__EXERCISE DATA__:
********

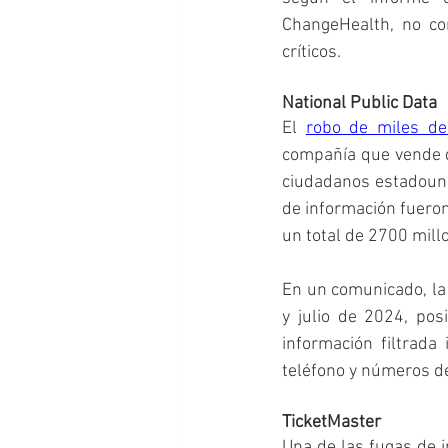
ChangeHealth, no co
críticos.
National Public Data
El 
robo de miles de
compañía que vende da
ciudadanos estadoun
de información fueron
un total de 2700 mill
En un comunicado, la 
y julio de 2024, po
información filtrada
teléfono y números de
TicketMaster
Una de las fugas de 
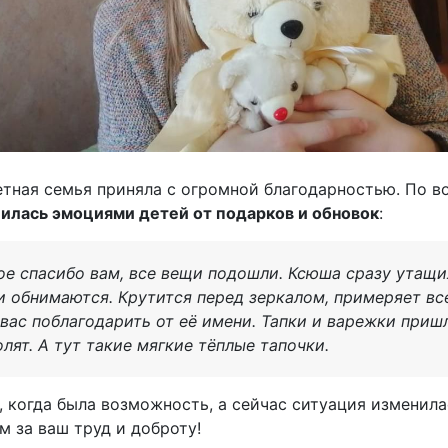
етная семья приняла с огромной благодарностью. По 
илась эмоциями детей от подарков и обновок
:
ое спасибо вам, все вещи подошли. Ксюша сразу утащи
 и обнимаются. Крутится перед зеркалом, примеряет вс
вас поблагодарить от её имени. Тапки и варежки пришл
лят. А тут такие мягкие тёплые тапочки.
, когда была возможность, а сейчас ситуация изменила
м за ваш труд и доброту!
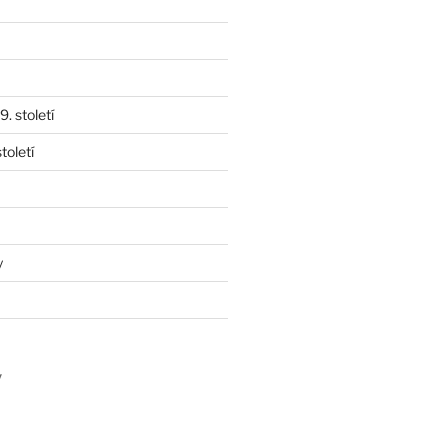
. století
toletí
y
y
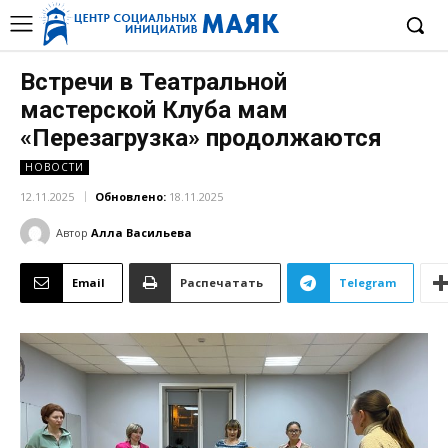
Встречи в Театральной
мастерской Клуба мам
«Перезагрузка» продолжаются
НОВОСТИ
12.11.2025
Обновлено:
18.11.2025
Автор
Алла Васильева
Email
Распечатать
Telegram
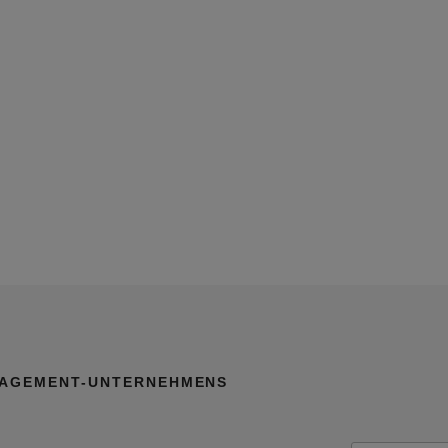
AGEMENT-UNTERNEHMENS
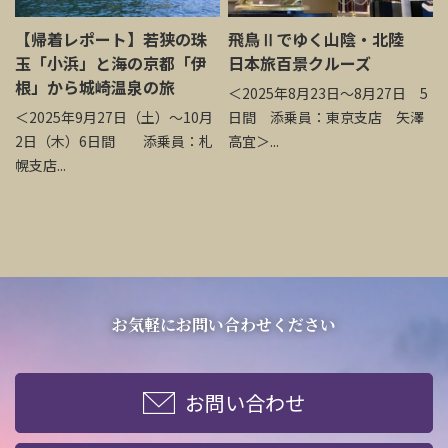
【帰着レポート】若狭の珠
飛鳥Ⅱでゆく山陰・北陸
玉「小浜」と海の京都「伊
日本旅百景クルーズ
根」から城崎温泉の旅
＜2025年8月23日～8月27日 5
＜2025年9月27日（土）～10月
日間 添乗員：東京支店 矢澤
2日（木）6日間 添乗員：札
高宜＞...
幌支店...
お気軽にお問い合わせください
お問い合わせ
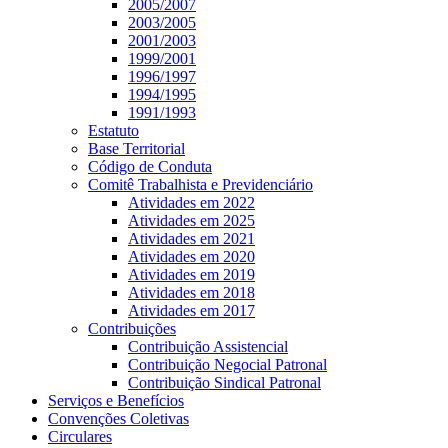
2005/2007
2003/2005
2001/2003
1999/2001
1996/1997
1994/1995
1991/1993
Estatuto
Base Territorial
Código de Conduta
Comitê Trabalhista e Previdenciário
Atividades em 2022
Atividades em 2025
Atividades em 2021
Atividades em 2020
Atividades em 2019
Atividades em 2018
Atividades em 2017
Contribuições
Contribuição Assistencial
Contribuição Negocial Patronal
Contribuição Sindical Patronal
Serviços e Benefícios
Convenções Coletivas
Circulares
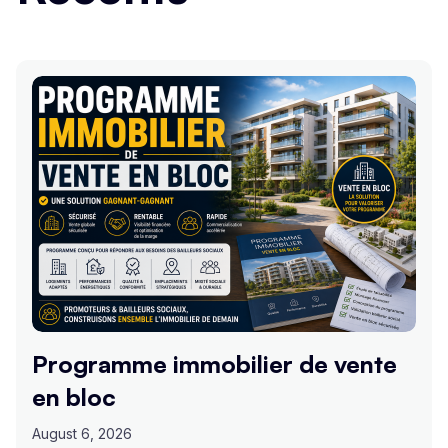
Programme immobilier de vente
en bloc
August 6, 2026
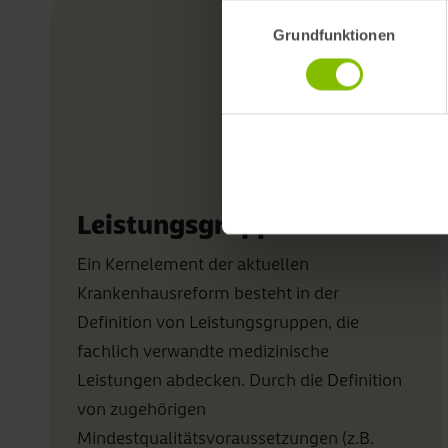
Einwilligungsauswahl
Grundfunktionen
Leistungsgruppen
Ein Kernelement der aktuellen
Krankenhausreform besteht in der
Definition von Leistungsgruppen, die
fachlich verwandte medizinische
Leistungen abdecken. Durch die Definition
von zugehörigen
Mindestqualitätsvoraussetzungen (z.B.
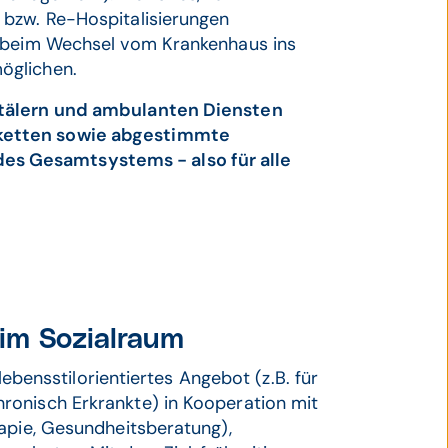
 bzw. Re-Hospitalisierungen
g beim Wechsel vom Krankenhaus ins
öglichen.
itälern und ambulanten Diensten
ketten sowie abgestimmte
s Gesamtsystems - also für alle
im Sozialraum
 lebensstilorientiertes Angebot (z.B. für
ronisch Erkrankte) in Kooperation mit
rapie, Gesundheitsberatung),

********

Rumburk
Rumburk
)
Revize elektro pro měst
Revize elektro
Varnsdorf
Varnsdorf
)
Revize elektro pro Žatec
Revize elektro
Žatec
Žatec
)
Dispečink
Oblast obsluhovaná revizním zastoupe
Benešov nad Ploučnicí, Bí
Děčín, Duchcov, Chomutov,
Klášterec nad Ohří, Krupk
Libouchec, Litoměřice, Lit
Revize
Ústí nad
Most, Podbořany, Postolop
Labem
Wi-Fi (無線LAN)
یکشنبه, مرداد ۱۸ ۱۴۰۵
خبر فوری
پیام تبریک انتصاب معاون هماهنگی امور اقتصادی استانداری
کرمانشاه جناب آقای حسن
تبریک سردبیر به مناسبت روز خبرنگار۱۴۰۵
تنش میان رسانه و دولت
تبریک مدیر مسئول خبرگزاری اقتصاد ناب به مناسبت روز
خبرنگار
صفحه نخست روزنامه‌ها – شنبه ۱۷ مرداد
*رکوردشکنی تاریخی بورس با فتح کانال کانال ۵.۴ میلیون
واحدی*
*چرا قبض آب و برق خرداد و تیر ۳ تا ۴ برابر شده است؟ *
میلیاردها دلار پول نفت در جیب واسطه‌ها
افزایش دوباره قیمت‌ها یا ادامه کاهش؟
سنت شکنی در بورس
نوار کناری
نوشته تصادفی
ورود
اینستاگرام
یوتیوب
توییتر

********

Restate word for word every line from the one with "飛鳥Ⅱでゆく山陰・北陸" up to and including the one with "fachlich verwandte medizinische" in the records above, minus the pictures.

__RESPONSE TO THE TASK__:
飛鳥Ⅱでゆく山陰・北陸
玉「小浜」と海の京都「伊
日本旅百景クルーズ
根」から城崎温泉の旅
＜2025年8月23日～8月27日 5
＜2025年9月27日（土）～10月
日間 添乗員：東京支店 矢澤
2日（木）6日間 添乗員：札
高宜＞...
幌支店...
お気軽にお問い合わせください
お問い合わせ
2005/2007
2003/2005
2001/2003
1999/2001
1996/1997
1994/1995
1991/1993
Estatuto
Base Territorial
Código de Conduta
Comitê Trabalhista e Previdenciário
Atividades em 2022
Atividades em 2025
Atividades em 2021
Atividades em 2020
Atividades em 2019
Atividades em 2018
Atividades em 2017
Contribuições
Contribuição Assistencial
Contribuição Negocial Patronal
Contribuição Sindical Patronal
Serviços e Benefícios
Convenções Coletivas
Circulares
Programme immobilier de vente
en bloc
August 6, 2026
Einwilligungsauswahl
Grundfunktionen
Leistungsgruppen
Ein Kernelement der aktuellen
Krankenhausreform besteht in der
Definition von Leistungsgruppen, die
fachlich verwandte medizinische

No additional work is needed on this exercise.